Feature roadmap to improve realism¶

A) Physics and subsystem realism¶

Add thermal RC network model with ambient and enclosure conduction, fan curve, and compute power coupling.
Add battery hysteresis and temperature-dependent internal resistance curve, plus aging state (cycle_count, soh_pct).
Add comms channel model with path loss exponent variants, shadowing, burst error model, and optional terrain plugin seam.
Add operator biometrics physiology-lite model (hydration/strain coupling) before full biophysical model.

B) Mission realism and scenario expressiveness¶

Extend scenario DSL with uncertainty annotations and adversarial injectors.
Add mission phase templates (patrol, relay, stationary overwatch, extraction) with reusable load/comms envelopes.
Add fault campaign runner that sweeps injector matrices and outputs pass/fail against STPA-derived constraints.

C) Assurance for regulated infrastructure¶

Introduce signed artifacts for profile YAML and scenario bundles.
Add reproducible run manifest: code revision, profile hash, scenario hash, seed, policy mode, tool transcript hashes.
Add mandatory evidence package export for each run: key states, denied operations, degraded flags, and conformance report.
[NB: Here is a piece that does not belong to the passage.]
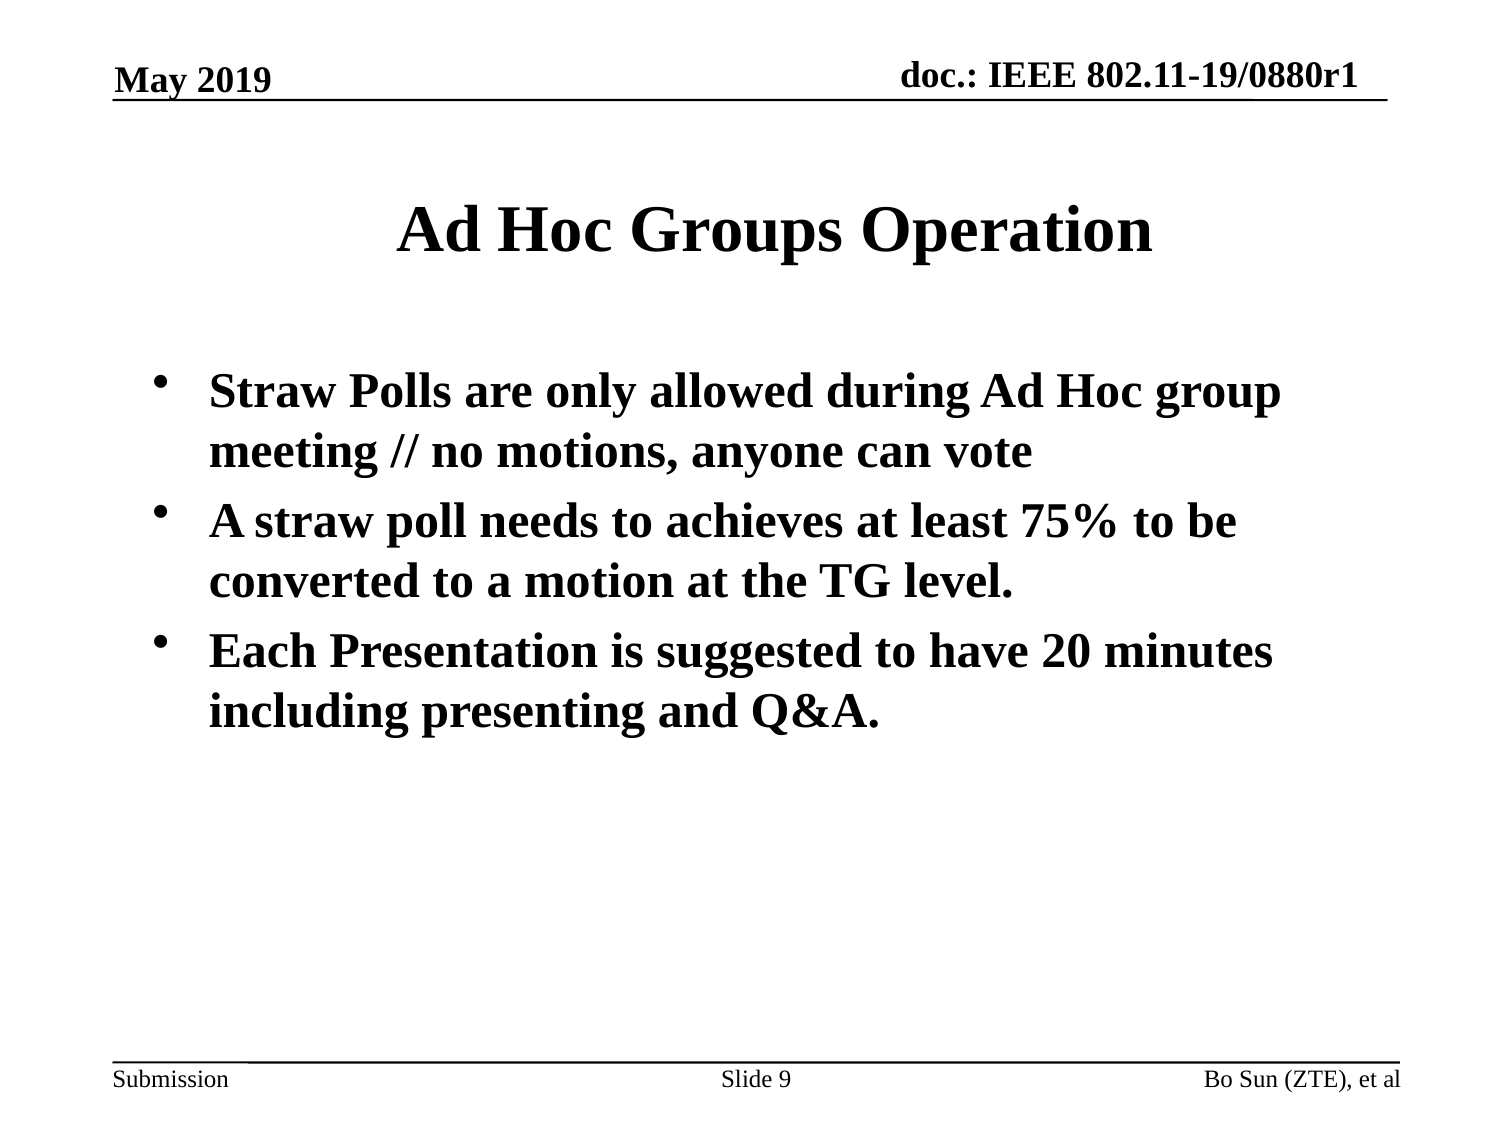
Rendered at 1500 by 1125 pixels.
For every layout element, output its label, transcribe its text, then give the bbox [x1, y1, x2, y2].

D) EU sovereignty oriented architecture options¶

Default to self-hosted model runners for sensitive modes.
Add configurable data localization controls for logs, metrics, and any external adapter output.
Provide a no-cloud operational profile that hard-disables cloud inference and external telemetry adapters.
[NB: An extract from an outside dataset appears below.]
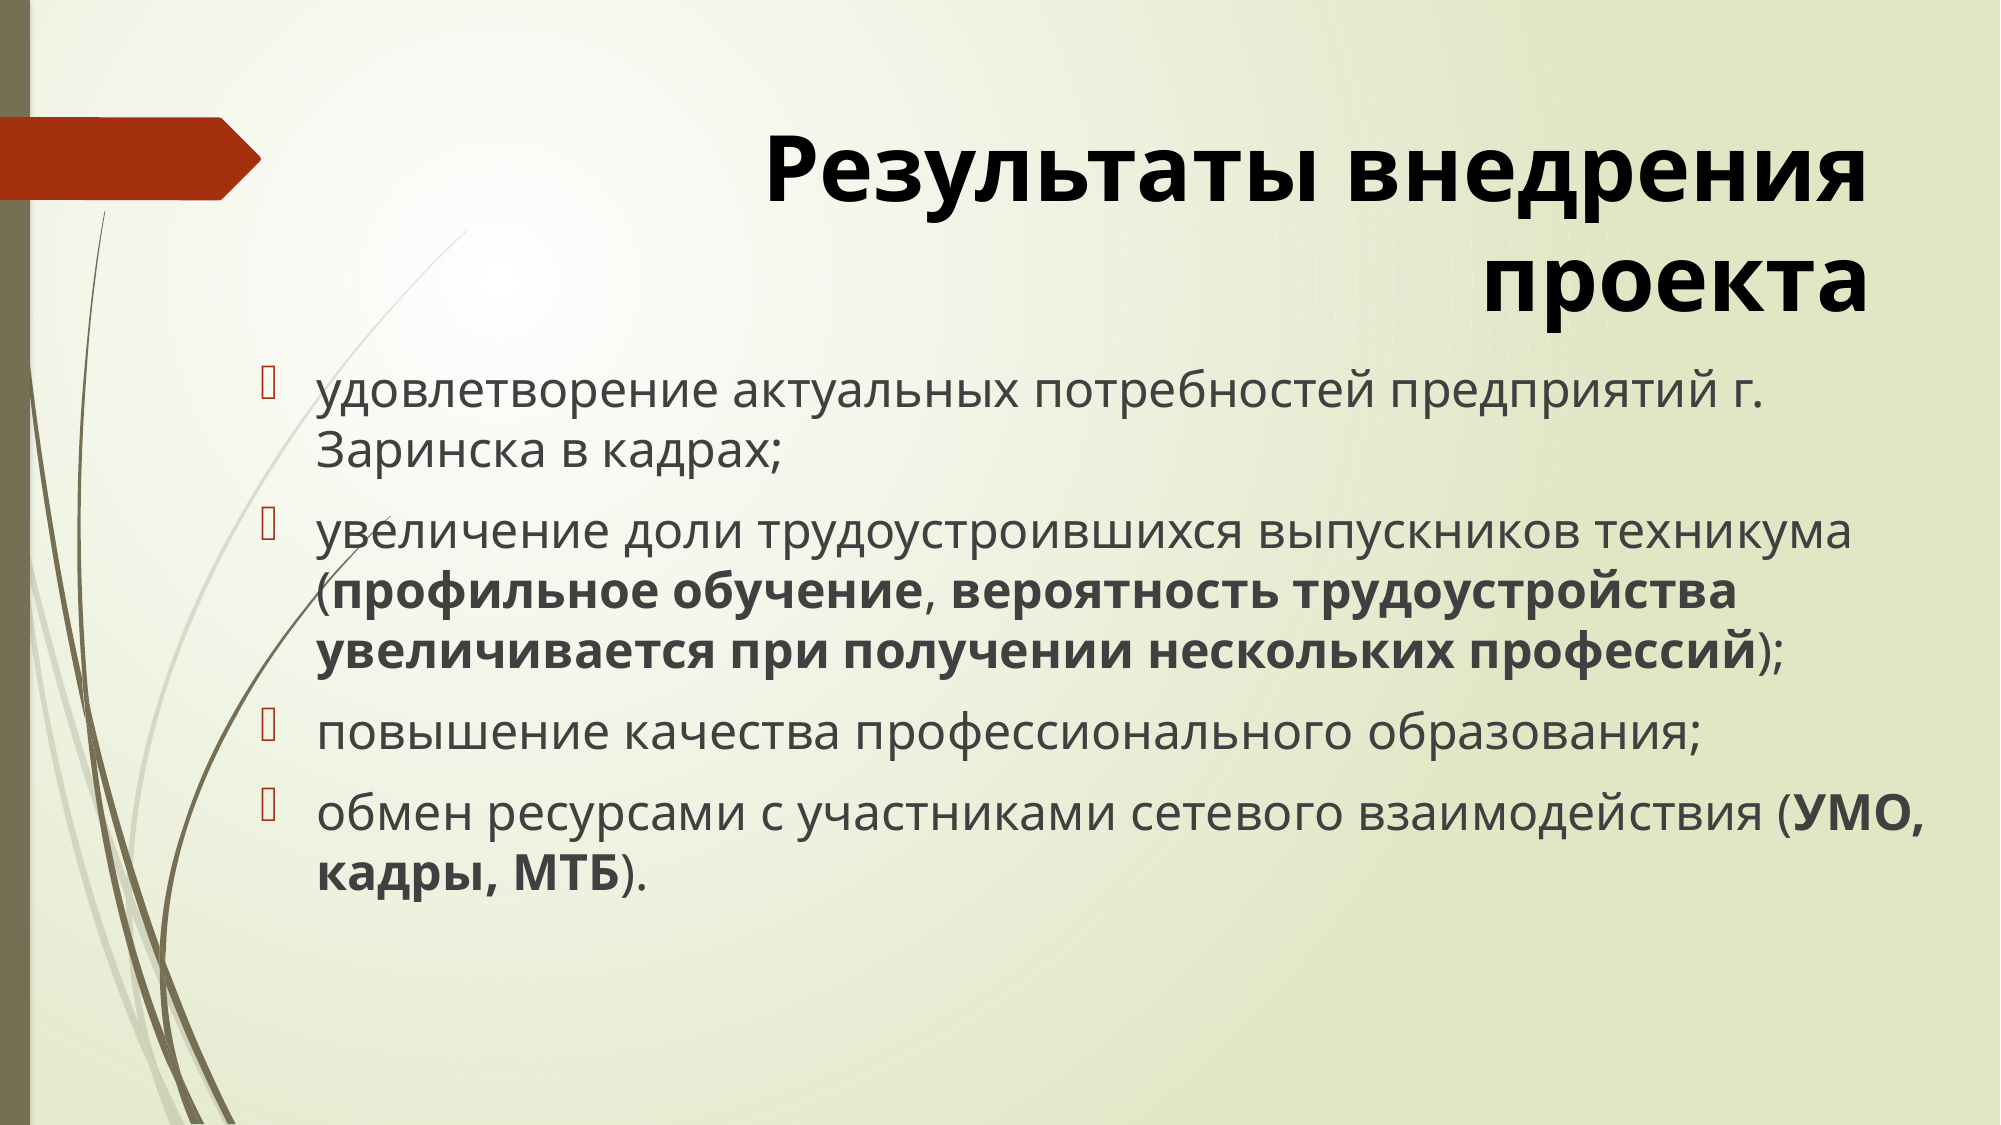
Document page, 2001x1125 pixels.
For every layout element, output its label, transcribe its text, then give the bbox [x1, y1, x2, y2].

title Результаты внедрения проекта [425, 102, 1888, 313]
list удовлетворение актуальных потребностей предприятий г. Заринска в кадрах; увеличение доли трудоустроившихся выпускников техникума (профильное обучение, вероятность трудоустройства увеличивается при получении нескольких профессий); повышение качества профессионального образования; обмен ресурсами с участниками сетевого взаимодействия (УМО, кадры, МТБ). [245, 350, 1950, 1065]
Proposed implementation plan (minimal to high impact)¶

Immediate (small diffs, high confidence):
Add fidelity metadata fields to tool outputs.
Add strict profile-load option with explicit startup failure behavior.
Add structured runner error envelope.
Near term (moderate effort):
Deterministic replay framework with seed and event-log export.
Energy and thermal invariant property tests.
Audit integrity periodic checker and report tool.
Mid term (larger realism gains):
Thermal and compute coupling implementation.
Comms propagation and burst-noise model.
Scenario fault campaign executor with STPA requirement assertions.

Unknowns and minimal checks needed¶

Unknown: current CI branch protection and release promotion controls.
Minimal check: inspect CI workflow files and deployment gate scripts.
Unknown: real-world calibration error of current power/APU model against benchmark traces.
Minimal check: run replay against measured trace set and compute RMSE/MAPE.
Unknown: runtime performance at target tick rates with full subsystem coupling.
Minimal check: benchmark with representative scenario profiles and publish p50/p95 loop latency.

Rollout and rollback guidance for recommended changes¶

Rollout: ship one feature flag at a time (strict_profile_load, deterministic_replay, structured_errors) with default-off where compatibility risk exists.
Rollback: disable the feature flag and redeploy previous tagged release; preserve audit and scenario artifacts for post-incident review.